Jesuit Missions near Santa Cruz

Wooden Jesus I headed over from La Paz to Santa Cruz, Bolivia’s richest city, then straight over to the Jesuit Missions in the area – a set of missions constructed by Jesuits and indians in the 18th century, mostly designed by a single Swiss Jesuit father. The Jesuits established a series of settlements in the area under Spanish rule, promoting a set of topian values and protecting the local populations from slave-drivers. The missions showcase beautiful woodwork in remote settings, a curious yet beautiful testimony to the strength of faith.

posted by Nick at 1:51 pm  

Tuesday, October 11, 2005

Uyuni salt flats, and ascending a 6000m+ peak

View from the peak of Huyna Potosi I then headed over to Uyuni to see the salt flats, a 3-day tour of a series of surreal landscapes at over 3000m altitude. Following this I went to Sucre, where I was glad to feel some warmth at last after the rigours of the altiplano. Not for long though, as I headed back to La Paz to attempt a climb of the 6088m Huyana Potosi. This was another 3-day tour; the first, one learns how to use crampons and the ice-axe, the second day is the hike form base camp to high camp at 5200m, and the third day at 1am begins the 10-12 hour round-trip to the mountain peak, followed by return to base camp. This was a harrowing experience, a test of will, which I am proud to have accomplished but which I don’t feel the need to repeat in the near future. My toes are still recovering from frostbite…

posted by Nick at 1:50 pm  

Tuesday, October 11, 2005

Potosi mines

Miners in Potosi Leaving bad luck behind, I finally did make it out to Potosi, which in the 17th century was the world’s largest city on account of the large amount of indigenous and african slaves working in the silver mines. As many as 8 million slaves died workin in the mines, the exploitation of which is, according to some historians, at the basis of early modern european economies and a springboard for the Industrial Revolution. I got to the see the mines, which are still mined for zinc and nickel – a truly striking experience. The miners’ working conditions are truly appalling, after 2 hours in the cramped spaces and breathing the dusty and gas-ladden air I was gasping for the surface. The miners do 6 hours straight a day on average, for around $20 – a far cry from the working conditions we have in Europe, and a bit of an eye-opener…

posted by Nick at 1:50 pm  

Tuesday, October 11, 2005

Bad luck in Bolivia

After dropping Ben off at the airport, I headed over to Sorata in Bolivia, which is famous for its hiking – unfortunately, I caught my second stomach bug in 2 weeks, this time from the first gringo restaurant I had eaten in so far (it was called “Pete’s Place”!), and was out for 4 days. I recovered an headed over to La Paz, only for my credit card to be swallowed by the ATM… When I finally got my card back after 4 more days, a snowstorm prevented my bus from leaving to Potosi…

posted by Nick at 1:49 pm  

Tuesday, October 11, 2005

Heading over to Bolivia

Sunrise on the Isla del Sol We then took the slow route from Puno towards the Bolivian frontier, seeing the curious Temple of Fertility on the way. We stayed a night in Copacabana on the Bolivian side of Lake Titikaka, and then spent a day and a night on the Isla del Sol, which according to Inca mythology is where Manco Inca, the first Inca, appeared. The difference between the Bolivian and Peruvian sides was striking – the Isla del Sol was relaxing, and we could easily have stayed longer. Unfortunately, Ben was running out of holiday time, and had to head back to Los Angeles – it was really great travelling together, the farewell was an emotional moment.

────────────────────

* _COMPLETE THE FOLLOWING_:
A - List every post title in the Bolivia travel blog.
B - Pick up the Bolivia travel blog right after its last sentence and keep writing.

* _SOURCE MATERIAL_:
────────────────────

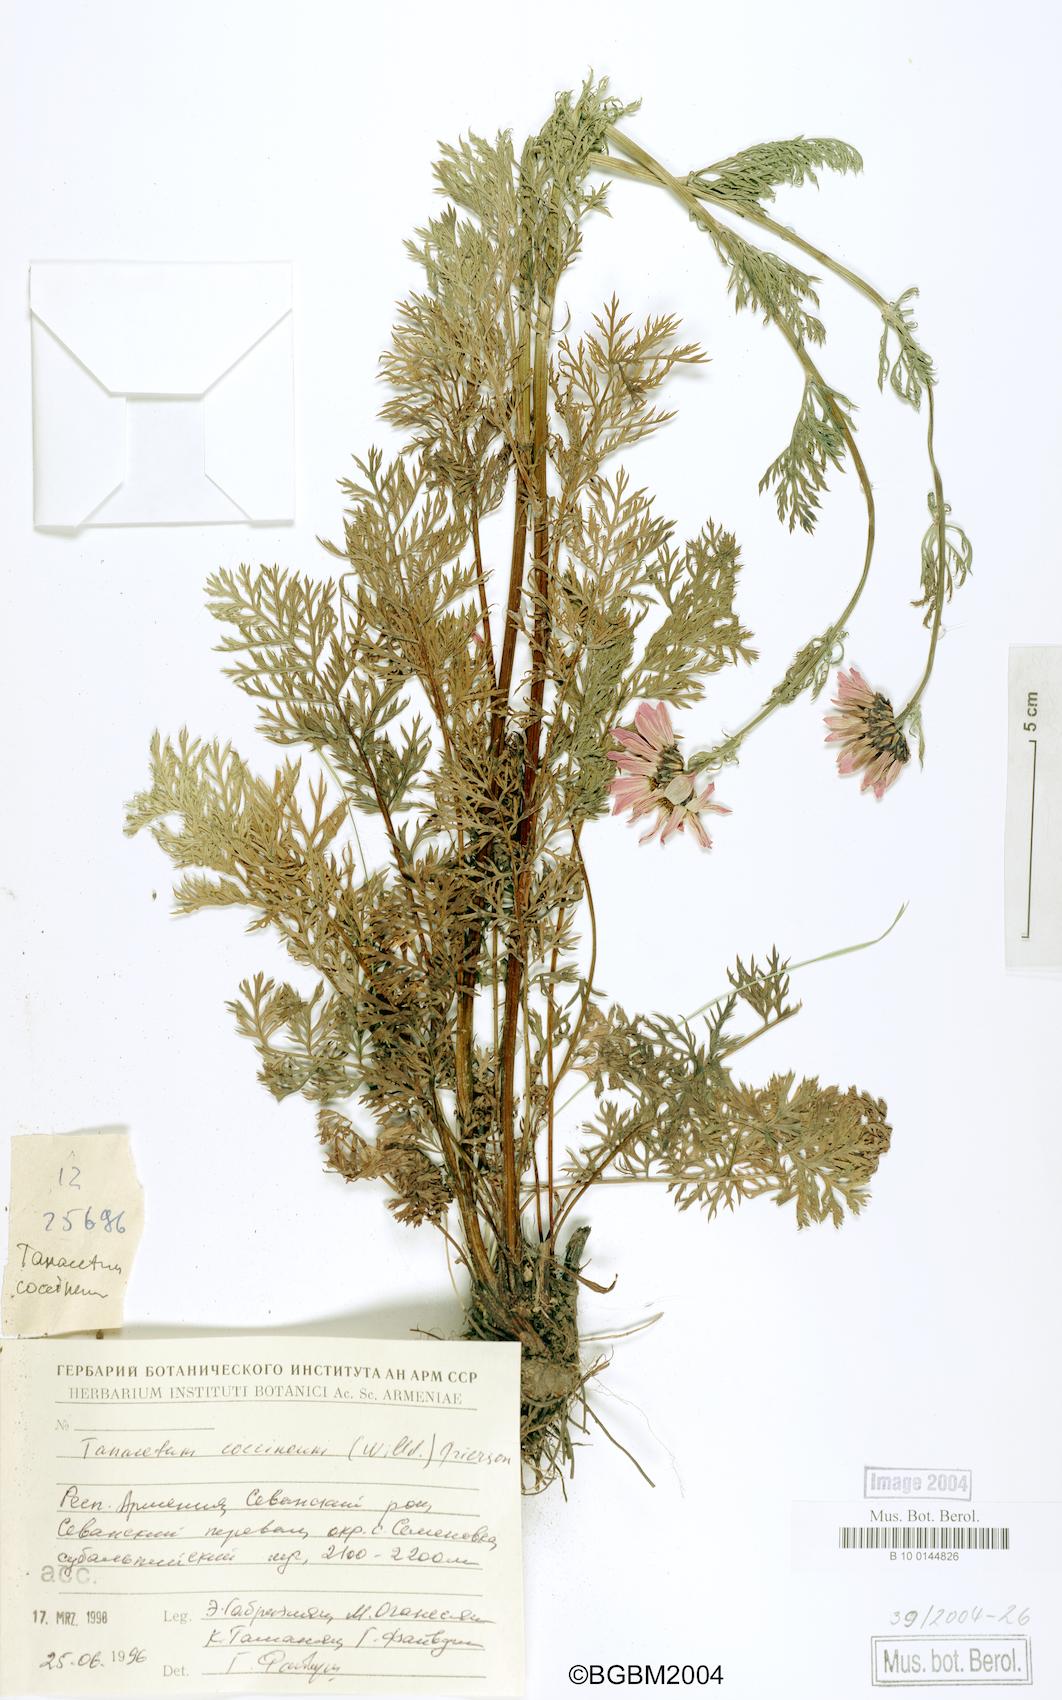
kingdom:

────────────────────

* _ANSWERS GIVEN_:
A -
Jesuit Missions near Santa Cruz
Uyuni salt flats, and ascending a 6000m+ peak
Potosi mines
Bad luck in Bolivia
Heading over to Bolivia

B -
posted by Nick at 1:48 pm  

Tuesday, October 11, 2005

Leaving the Sacred Valley, heading over to Lake Titikaka

The ruins at Pisac Our last night in Cuzco involved camping on top of the Temple of the Moon, which miraculously we didn’t get kicked out until the next morning. We quickly saw our last set of Inca ruins at Pisac, and then headed over to Puno, on Lake Titikaka. We took a 2-day Titikaka tour to see the floating islands of Uros, which were mainly occupied by souvenir sellers, and then stayed overnight on the island of Amantani, which was a little strange – the islanders live mainly off of tourism (and day labour in the off-season), and this was a homestay, but because their island had become as close to Disneyland as is possible in Peru, it was hard to establish any kind of genuine contact with the locals.

posted by Nick at 1:47 pm  

Tuesday, October 11, 2005

Machu Pichu

Macchu Pichu The highlight of the stay in the Sacred Valley though was undoubtfully Macchu Pichu, which despite the incredible amount of tourists still manages to retain its magic. Sitting down on the terraces overlooking the city was one of those moments in which one truly feels privileged to be given the opportunity to see such sites.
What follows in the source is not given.